- **Dataset entries**
'''

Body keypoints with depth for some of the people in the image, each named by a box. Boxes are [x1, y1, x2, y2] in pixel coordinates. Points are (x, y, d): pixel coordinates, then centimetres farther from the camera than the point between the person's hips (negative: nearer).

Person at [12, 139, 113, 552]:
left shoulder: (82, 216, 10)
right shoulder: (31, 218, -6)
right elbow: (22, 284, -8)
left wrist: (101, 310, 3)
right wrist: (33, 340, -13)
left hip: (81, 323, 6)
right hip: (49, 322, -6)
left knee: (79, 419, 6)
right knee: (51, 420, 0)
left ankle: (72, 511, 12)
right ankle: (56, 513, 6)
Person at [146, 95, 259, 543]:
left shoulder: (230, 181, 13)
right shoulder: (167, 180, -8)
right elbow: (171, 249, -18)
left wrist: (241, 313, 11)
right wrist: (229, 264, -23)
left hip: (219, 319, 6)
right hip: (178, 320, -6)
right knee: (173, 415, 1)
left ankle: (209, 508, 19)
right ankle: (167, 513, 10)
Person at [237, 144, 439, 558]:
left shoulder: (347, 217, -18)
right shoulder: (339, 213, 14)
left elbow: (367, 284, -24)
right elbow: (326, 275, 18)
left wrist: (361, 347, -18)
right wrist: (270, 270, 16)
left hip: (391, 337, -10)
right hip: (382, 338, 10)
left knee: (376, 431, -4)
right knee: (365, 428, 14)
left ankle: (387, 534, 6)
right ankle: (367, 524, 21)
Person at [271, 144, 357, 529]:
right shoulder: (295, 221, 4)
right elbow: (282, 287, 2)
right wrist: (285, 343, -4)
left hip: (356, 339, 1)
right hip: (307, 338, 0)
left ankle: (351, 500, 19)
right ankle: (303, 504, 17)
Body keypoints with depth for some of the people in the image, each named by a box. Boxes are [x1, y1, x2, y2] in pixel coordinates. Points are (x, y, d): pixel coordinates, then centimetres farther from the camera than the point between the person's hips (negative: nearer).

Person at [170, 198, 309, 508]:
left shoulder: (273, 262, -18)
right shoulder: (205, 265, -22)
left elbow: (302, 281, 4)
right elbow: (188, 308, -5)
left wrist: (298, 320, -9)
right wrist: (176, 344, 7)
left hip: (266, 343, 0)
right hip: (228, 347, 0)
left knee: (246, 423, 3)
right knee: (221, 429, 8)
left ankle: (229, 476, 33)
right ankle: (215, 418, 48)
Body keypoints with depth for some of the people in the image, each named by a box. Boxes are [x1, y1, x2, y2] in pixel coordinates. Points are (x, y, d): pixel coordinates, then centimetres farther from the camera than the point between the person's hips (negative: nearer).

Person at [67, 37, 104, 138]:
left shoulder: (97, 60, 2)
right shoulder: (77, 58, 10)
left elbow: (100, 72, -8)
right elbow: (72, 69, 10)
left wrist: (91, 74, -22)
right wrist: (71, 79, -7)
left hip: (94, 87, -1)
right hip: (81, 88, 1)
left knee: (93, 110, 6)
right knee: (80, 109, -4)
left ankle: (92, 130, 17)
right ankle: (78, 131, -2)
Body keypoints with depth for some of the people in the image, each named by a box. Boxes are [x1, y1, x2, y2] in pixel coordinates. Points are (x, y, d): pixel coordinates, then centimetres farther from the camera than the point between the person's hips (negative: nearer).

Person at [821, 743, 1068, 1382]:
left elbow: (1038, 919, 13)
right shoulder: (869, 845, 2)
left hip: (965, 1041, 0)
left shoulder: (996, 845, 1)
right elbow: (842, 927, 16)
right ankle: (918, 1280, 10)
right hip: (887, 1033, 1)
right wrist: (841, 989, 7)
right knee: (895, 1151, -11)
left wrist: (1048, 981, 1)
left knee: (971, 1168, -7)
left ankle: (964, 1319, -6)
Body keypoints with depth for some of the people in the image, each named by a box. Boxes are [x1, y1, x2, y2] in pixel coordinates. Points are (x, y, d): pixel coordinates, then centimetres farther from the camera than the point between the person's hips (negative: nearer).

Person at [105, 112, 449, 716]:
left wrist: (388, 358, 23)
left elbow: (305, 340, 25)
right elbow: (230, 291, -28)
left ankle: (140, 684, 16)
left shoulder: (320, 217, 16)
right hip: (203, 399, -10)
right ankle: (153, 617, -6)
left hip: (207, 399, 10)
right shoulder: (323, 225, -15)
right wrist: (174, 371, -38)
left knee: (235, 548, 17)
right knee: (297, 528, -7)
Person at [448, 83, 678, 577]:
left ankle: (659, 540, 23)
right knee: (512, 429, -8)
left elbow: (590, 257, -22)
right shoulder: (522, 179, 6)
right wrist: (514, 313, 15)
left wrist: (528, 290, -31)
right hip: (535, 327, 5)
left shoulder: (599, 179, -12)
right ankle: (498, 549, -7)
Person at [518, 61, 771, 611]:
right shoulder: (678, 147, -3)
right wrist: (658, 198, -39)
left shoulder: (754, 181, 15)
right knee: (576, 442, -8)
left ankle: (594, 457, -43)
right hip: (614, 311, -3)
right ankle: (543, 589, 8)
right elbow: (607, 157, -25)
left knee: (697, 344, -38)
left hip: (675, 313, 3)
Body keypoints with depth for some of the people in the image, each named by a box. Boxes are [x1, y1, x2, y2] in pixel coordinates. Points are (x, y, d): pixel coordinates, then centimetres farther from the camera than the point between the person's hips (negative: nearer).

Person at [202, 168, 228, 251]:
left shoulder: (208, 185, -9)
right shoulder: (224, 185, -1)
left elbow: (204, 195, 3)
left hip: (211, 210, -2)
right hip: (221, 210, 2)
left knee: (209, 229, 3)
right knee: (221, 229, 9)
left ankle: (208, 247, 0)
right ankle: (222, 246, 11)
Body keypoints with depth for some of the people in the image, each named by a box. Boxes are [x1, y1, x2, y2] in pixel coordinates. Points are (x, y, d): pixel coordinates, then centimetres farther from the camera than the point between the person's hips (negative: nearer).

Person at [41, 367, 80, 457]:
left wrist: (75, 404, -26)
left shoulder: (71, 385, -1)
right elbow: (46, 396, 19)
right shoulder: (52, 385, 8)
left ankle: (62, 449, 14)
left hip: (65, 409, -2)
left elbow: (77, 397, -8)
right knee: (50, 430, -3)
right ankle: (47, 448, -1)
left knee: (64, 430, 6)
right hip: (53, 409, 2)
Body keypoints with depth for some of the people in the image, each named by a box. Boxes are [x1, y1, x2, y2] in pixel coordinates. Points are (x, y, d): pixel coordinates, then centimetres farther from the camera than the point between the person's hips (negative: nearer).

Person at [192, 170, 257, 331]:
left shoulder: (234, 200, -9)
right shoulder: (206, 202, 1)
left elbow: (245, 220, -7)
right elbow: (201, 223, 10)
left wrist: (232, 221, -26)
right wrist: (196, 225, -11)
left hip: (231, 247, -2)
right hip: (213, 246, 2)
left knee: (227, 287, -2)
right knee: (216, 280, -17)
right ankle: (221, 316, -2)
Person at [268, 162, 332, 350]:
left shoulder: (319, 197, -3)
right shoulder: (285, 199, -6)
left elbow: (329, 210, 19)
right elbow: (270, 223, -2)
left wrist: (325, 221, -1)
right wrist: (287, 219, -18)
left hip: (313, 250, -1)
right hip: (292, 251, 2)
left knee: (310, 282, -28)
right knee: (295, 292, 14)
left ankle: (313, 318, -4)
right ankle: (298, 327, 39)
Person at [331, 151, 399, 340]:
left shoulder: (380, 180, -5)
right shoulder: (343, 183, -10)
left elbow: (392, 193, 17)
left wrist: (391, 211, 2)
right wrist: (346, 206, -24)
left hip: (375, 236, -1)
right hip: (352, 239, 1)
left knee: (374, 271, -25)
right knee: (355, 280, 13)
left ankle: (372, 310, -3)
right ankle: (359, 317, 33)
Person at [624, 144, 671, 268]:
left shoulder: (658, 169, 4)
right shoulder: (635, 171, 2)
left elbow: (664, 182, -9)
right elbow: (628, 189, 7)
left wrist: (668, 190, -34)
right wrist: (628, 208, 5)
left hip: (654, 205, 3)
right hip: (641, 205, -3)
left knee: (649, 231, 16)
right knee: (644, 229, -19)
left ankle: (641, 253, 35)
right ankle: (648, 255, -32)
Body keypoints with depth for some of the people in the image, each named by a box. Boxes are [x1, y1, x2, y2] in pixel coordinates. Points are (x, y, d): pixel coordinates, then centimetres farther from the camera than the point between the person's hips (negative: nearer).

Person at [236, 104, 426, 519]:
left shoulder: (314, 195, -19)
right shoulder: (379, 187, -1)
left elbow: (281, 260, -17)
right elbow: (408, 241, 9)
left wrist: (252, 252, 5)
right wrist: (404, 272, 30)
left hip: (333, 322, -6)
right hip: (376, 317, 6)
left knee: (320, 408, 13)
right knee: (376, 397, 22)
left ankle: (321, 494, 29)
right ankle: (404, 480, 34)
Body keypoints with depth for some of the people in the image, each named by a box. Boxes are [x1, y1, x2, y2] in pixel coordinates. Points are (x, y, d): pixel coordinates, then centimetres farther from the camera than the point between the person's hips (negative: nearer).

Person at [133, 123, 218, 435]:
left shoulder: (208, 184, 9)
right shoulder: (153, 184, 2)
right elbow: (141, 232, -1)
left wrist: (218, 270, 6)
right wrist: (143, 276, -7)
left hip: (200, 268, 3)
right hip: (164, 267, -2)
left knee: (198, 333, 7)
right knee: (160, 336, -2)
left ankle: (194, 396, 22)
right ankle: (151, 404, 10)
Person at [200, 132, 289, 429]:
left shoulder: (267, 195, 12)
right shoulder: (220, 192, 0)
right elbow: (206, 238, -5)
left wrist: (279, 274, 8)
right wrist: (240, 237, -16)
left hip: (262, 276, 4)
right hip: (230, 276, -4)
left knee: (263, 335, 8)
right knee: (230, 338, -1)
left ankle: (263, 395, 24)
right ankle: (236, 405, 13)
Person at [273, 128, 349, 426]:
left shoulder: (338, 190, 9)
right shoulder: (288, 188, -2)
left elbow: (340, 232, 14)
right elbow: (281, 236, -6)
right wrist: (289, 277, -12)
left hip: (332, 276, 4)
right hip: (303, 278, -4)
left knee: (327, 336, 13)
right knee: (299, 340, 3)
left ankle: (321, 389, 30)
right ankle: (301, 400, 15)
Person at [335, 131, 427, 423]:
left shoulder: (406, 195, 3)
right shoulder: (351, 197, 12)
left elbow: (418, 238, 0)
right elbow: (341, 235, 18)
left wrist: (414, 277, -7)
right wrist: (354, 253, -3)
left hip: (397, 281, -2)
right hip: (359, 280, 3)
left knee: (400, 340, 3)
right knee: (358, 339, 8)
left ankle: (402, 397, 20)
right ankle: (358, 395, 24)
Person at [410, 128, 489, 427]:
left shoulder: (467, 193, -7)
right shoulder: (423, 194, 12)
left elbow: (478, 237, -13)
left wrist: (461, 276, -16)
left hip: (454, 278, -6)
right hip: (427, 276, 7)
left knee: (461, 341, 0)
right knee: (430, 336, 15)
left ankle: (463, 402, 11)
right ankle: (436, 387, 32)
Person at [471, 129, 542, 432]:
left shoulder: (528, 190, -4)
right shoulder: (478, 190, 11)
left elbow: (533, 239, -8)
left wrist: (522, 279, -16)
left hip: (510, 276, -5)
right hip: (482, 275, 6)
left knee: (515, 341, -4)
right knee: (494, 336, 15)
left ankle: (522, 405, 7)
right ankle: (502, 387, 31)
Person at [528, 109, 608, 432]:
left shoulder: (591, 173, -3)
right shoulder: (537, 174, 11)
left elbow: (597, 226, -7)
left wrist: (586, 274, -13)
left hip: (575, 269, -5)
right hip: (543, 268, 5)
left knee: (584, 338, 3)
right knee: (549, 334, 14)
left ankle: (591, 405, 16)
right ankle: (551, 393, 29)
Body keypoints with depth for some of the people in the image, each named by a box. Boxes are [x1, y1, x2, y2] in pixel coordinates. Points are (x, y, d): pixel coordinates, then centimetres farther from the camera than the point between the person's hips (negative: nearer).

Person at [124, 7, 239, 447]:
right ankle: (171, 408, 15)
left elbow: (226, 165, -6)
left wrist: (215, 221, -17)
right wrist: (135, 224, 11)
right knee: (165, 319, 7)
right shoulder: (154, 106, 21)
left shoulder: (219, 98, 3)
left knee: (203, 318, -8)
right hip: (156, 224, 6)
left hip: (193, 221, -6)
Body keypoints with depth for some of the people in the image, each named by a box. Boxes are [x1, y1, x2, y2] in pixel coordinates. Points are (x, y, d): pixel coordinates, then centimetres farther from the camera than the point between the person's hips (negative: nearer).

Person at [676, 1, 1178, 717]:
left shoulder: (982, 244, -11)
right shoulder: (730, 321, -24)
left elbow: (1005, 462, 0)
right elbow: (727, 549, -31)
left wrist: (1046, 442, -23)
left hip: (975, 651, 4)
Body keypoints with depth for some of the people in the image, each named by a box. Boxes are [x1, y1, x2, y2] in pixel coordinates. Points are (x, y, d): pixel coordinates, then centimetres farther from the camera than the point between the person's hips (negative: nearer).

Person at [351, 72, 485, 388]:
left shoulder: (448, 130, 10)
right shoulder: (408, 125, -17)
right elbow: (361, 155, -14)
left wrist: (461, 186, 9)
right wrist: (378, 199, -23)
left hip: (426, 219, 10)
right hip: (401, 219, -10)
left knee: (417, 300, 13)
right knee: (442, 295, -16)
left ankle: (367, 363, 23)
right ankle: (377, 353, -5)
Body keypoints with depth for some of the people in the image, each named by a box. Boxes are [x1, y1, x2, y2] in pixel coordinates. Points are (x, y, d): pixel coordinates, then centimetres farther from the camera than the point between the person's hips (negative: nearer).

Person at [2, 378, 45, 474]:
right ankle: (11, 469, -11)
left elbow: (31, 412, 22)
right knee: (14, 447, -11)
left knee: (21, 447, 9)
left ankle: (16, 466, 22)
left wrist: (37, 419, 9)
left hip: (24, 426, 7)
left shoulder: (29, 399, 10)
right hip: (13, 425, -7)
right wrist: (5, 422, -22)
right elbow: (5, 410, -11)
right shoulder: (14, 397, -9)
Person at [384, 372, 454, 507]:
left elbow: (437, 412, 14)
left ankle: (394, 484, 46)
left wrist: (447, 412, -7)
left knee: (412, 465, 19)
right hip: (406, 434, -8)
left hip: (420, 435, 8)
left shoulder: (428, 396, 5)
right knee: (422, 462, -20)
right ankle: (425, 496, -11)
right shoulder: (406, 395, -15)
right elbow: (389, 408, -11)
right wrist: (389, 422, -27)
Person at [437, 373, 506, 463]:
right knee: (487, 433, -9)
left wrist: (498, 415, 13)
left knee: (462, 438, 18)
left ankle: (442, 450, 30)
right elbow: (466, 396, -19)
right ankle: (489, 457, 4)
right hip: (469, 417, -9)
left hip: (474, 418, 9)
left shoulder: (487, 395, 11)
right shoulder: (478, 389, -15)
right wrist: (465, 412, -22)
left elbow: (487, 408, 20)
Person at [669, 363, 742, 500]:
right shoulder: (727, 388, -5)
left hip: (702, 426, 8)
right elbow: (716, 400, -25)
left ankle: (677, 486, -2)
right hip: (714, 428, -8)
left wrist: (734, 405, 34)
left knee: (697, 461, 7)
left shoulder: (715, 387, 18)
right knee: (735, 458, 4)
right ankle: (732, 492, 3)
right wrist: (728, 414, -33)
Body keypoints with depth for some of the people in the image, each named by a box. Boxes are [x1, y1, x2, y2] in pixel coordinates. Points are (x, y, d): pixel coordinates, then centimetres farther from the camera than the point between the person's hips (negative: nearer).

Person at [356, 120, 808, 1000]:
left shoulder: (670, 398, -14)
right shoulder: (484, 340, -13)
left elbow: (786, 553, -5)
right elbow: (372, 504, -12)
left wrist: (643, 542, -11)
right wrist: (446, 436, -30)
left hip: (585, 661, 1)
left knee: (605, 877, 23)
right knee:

'''

- **What the task requires**
Could you copy out the listing starting at the line containing "left elbow: (31, 412, 22)" and ending at the last line of the listing, with every "Person at" changed to "Figure at" and nothing else altered?

- **Written solution**
left elbow: (31, 412, 22)
right knee: (14, 447, -11)
left knee: (21, 447, 9)
left ankle: (16, 466, 22)
left wrist: (37, 419, 9)
left hip: (24, 426, 7)
left shoulder: (29, 399, 10)
right hip: (13, 425, -7)
right wrist: (5, 422, -22)
right elbow: (5, 410, -11)
right shoulder: (14, 397, -9)
Figure at [384, 372, 454, 507]:
left elbow: (437, 412, 14)
left ankle: (394, 484, 46)
left wrist: (447, 412, -7)
left knee: (412, 465, 19)
right hip: (406, 434, -8)
left hip: (420, 435, 8)
left shoulder: (428, 396, 5)
right knee: (422, 462, -20)
right ankle: (425, 496, -11)
right shoulder: (406, 395, -15)
right elbow: (389, 408, -11)
right wrist: (389, 422, -27)
Figure at [437, 373, 506, 463]:
right knee: (487, 433, -9)
left wrist: (498, 415, 13)
left knee: (462, 438, 18)
left ankle: (442, 450, 30)
right elbow: (466, 396, -19)
right ankle: (489, 457, 4)
right hip: (469, 417, -9)
left hip: (474, 418, 9)
left shoulder: (487, 395, 11)
right shoulder: (478, 389, -15)
right wrist: (465, 412, -22)
left elbow: (487, 408, 20)
Figure at [669, 363, 742, 500]:
right shoulder: (727, 388, -5)
left hip: (702, 426, 8)
right elbow: (716, 400, -25)
left ankle: (677, 486, -2)
right hip: (714, 428, -8)
left wrist: (734, 405, 34)
left knee: (697, 461, 7)
left shoulder: (715, 387, 18)
right knee: (735, 458, 4)
right ankle: (732, 492, 3)
right wrist: (728, 414, -33)
Body keypoints with depth for some of the people in the image, each named by a box. Boxes are [x1, y1, x2, y2] in pixel coordinates. Points are (x, y, d): pixel coordinates, then centimetres farther from the camera than the point between the person's hips (negative: nearer).

Figure at [356, 120, 808, 1000]:
left shoulder: (670, 398, -14)
right shoulder: (484, 340, -13)
left elbow: (786, 553, -5)
right elbow: (372, 504, -12)
left wrist: (643, 542, -11)
right wrist: (446, 436, -30)
left hip: (585, 661, 1)
left knee: (605, 877, 23)
right knee:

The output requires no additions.